Pull the plugs, clean them off, put them back in, take it for a run down the highway, let the engine cool off, pull the plugs again and see what #3 looks like compared to the other ones.
A bad injector is another good possibility as mentioned in post #7, then again, could also be the injector driver in the ECU. Maybe swap #3 with another cylinder's injector and see if anything changes.
Lots of possibilities here...that's kinda what sucks...


----------



## Nickaltima (Jan 11, 2008)

jdgrotte said:


> If I can throw my 2 cents in here...
> I'm not so sure I'd be using starting fluid to do this...if I was a mechanical newb and such. Maybe get some WD40 or some carb cleaner. Quite a bit less flammable, the change in rpm won't be as large, but it will be far less likely to blow up in your face. I'm not saying you won't be careful or anything like that, but if you don't know or aren't sure what and/or where you're spraying, you could end up with one less eyebrow than normal!
> Spraying - yes, spray all over, a little at a time, listen to the engine, watch the rpm for a noticeable AND REPEATABLE change when you spray.
> P0303 - Problem with a specific misfire code with the "older" ECUs is that they're making a rough guess. The newer ECUs with high res crank angle sensors, multiple O2 sensors, and faster processors are much more accurate at guessing these types of codes. The "older" ECUs like yours will likely set a specific cylinder misfire code based on electrical activity of the coils/plugs/etc, but can easily be tripped up by vacuum leaks causing lean misfires. I'm surprised you don't have any other codes (i.e. rich mixture, etc).

▸ **Data segment**:
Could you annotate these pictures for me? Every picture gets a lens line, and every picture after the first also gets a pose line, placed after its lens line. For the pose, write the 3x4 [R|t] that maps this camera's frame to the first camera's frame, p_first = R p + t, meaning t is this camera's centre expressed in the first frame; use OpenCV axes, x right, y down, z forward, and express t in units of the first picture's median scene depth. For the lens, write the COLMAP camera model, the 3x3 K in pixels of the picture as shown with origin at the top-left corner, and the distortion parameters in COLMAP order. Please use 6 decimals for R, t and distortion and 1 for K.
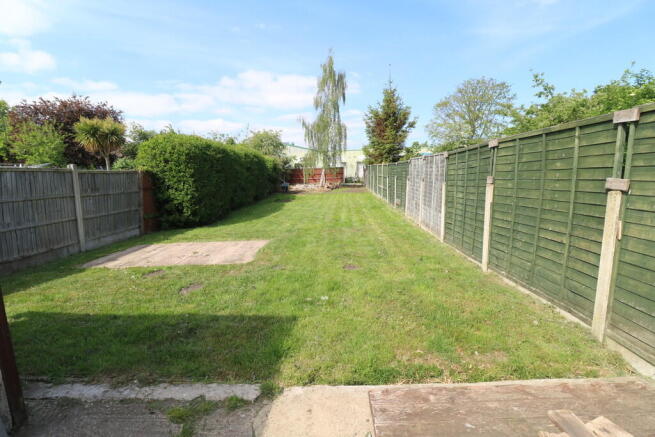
lens RADIAL K [[300.7, 0, 326.3], [0, 300.7, 217.9], [0, 0, 1]] dist [-0.004521, -0.007008]
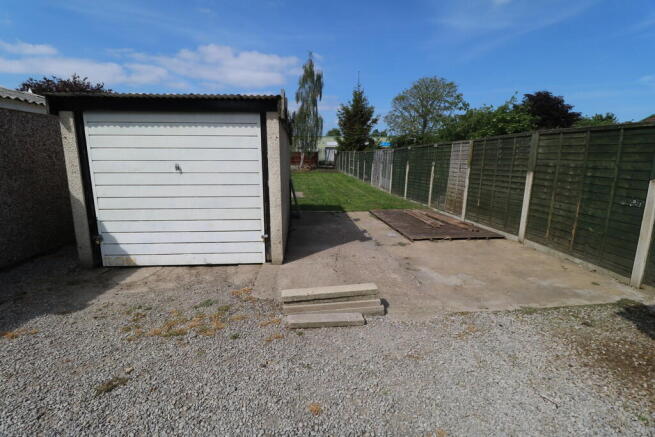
lens RADIAL K [[300.7, 0, 327.6], [0, 300.7, 222.1], [0, 0, 1]] dist [-0.004521, -0.007008]
pose [[0.990318, 0.009046, 0.138520, -0.078596], [-0.018192, 0.997725, 0.064907, 0.037090], [-0.137618, -0.066798, 0.988230, -0.242359]]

▸ **Task set**:
(A) Answer these questions about the engine misfire thread:
(i) After the highway run and cool-down, what should be compared when the plugs are pulled again?
(ii) What does jdgrotte suggest using instead of starting fluid?
(iii) What can easily trip up the "older" ECUs when they set a specific cylinder misfire code?
(B) Continue the engine misfire thread from where it stops.
The material was taken from a separate source.

▸ **Answers provided**:
(A)
(i) What the #3 plug looks like compared to the other ones.
(ii) WD40 or carb cleaner.
(iii) Vacuum leaks causing lean misfires.

(B)
> ...


i just had to go through this guessing game myself man so i know what im talking about..there is nothing even remotely close to the mani that could start a fire..my intake gasket was leaking causing a p0300 code so if hes getting a p0303 code its not that bad..just use the starting fluid and be careful and youll be fine..and yes spray all parts of the throttle body too for leaks just dont get it close to the throttle plate cause it might get sucked in and cause it to go up in rpm and give u a false reading..and the starting fluid is 100% needed i tried using carb cleaner and propane and i couldnt feel anything then switched to the starting fluid and found it instantly..but the only thing i agree with here is switching all number 3cyl stuff to another cyl and see if it moves the code..dont scare this guy and tell him its gonna b hard to find the problem..MY SITUATION WAS HARD when you get a random multiple missfire you have no idea what cylinder is malfunctioning at what time..I WISH i could have been so lucky as to have a specific code like that..again man good luck and pm or ask questions to whoever YOU trust


----------



## jdg (Aug 27, 2009)

There is hot exhaust pipes floating around in there ya know! 
I'm just thinking if there's a coil that's arcing to ground or something like that, hey, could light up at a bad time. Ya never know.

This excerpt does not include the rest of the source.